EK: How did this become a question of euthanasia?

JI: I have no idea. I understand -- and you have to check this out -- I just had a phone call where someone said Sarah Palin's web site had talked about the House bill having death panels on it where people would be euthanized. How someone could take an end of life directive or a living will as that is nuts. You're putting the authority in the individual rather than the government. I don't know how that got so mixed up.

EK: You're saying that this is not a question of government. It's for individuals.

JI: It empowers you to be able to make decisions at a difficult time rather than having the government making them for you.

EK: The policy here as I understand it is that Medicare would cover a counseling session with your doctor on end-of-life options.

JI: Correct. And it's a voluntary deal.

EK: It seems to me we're having trouble conducting an adult conversation about death. We pay a lot of money not to face these questions. We prefer to experience the health-care system as something that just saves you, and if it doesn't, something has gone wrong.

JI: Over the last three-and-a-half decades, this legislation has been passed state-by-state, in part because of the tort issue and in part because of many other things. It's important for an individual to make those determinations while they're of sound mind and body rather than no one making those decisions at all. But this discussion has been going on for three decades.

EK: And the only change we'd see is that individuals would have a counseling session with their doctor?

JI: Uh-huh. When they become eligible for Medicare.

EK: Are there other costs? Parts of it I'm missing?

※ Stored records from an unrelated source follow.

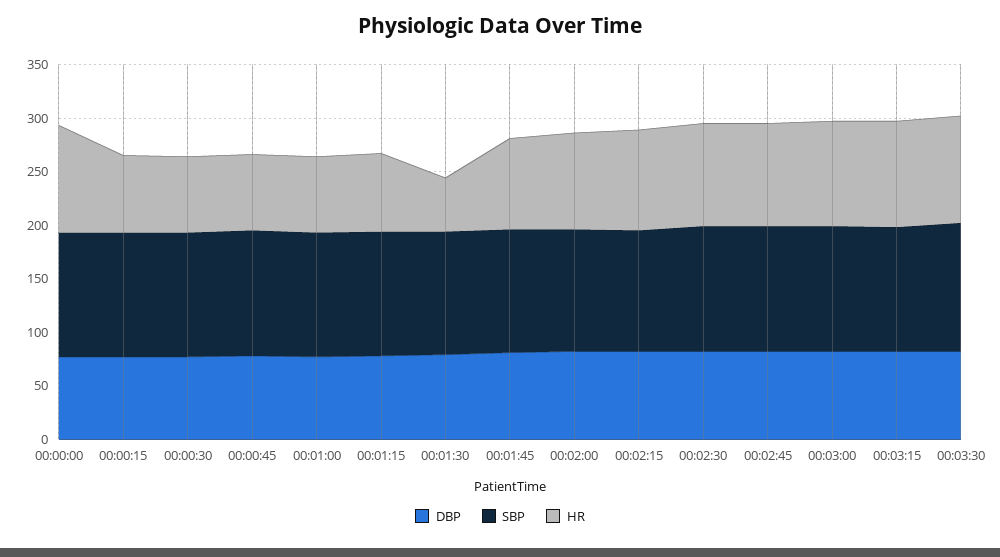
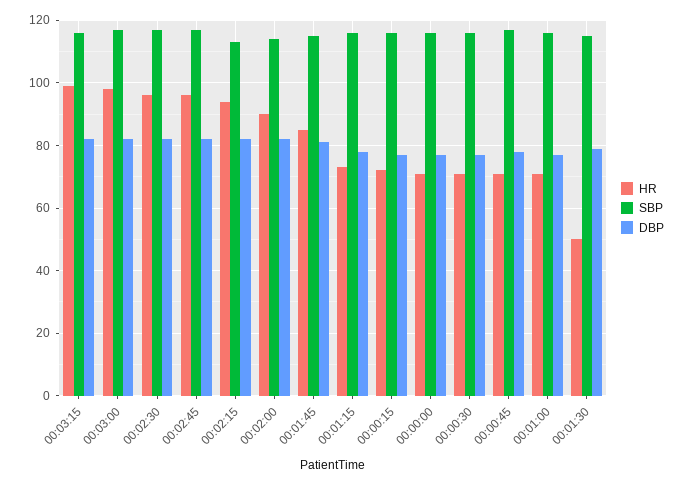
  {
    "DBP": {
      "00:00:00": 75,
      "00:00:15": 75,
      "00:00:30": 75,
      "00:00:45": 80,
      "00:01:00": 75,
      "00:01:15": 80,
      "00:01:30": 80,
      "00:01:45": 80,
      "00:02:00": 80,
      "00:02:15": 80,
      "00:02:30": 80,
      "00:02:45": 80,
      "00:03:00": 80,
-     "00:03:15": 80,
+     "00:03:15": 80
-     "00:03:30": 80
    },
    "SBP": {
      "00:00:00": 115,
      "00:00:15": 115,
      "00:00:30": 115,
      "00:00:45": 115,
      "00:01:00": 115,
      "00:01:15": 115,
      "00:01:30": 115,
      "00:01:45": 115,
      "00:02:00": 115,
      "00:02:15": 115,
      "00:02:30": 115,
      "00:02:45": 115,
      "00:03:00": 115,
-     "00:03:15": 115,
+     "00:03:15": 115
-     "00:03:30": 120
    },
    "HR": {
-     "00:00:00": 100,
+     "00:00:00": 70,
      "00:00:15": 70,
      "00:00:30": 70,
      "00:00:45": 70,
      "00:01:00": 70,
      "00:01:15": 75,
      "00:01:30": 50,
      "00:01:45": 85,
      "00:02:00": 90,
      "00:02:15": 95,
      "00:02:30": 95,
      "00:02:45": 95,
      "00:03:00": 100,
-     "00:03:15": 100,
+     "00:03:15": 100
-     "00:03:30": 100
    }
  }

JI: No. The problem you got is that there's so much swirling around about health care and people are taking bits and pieces out of this. This was thoroughly debated in the Senate committee. It's voluntary. Every state in America has an end of life directive or durable power of attorney provision. For the peace of mind of your children and your spouse as well as the comfort of knowing the government won't make these decisions, it's a very popular thing. Just not everybody's aware of it.

EK:What got you interested in this subject?

JI: I've seen the pain and suffering in families with a loved one with a traumatic brain injury or a crippling degenerative disease become incapacitated and be kept alive under very difficult circumstances when if they'd have had the chance to make the decision themself they'd have given another directive and I've seen the damage financially that's been done to families and if there's a way to prevent that by you giving advance directives it's both for the sanity of the family and what savings the family has it's the right decision, certainly more than turning it to the government or a trial lawyer.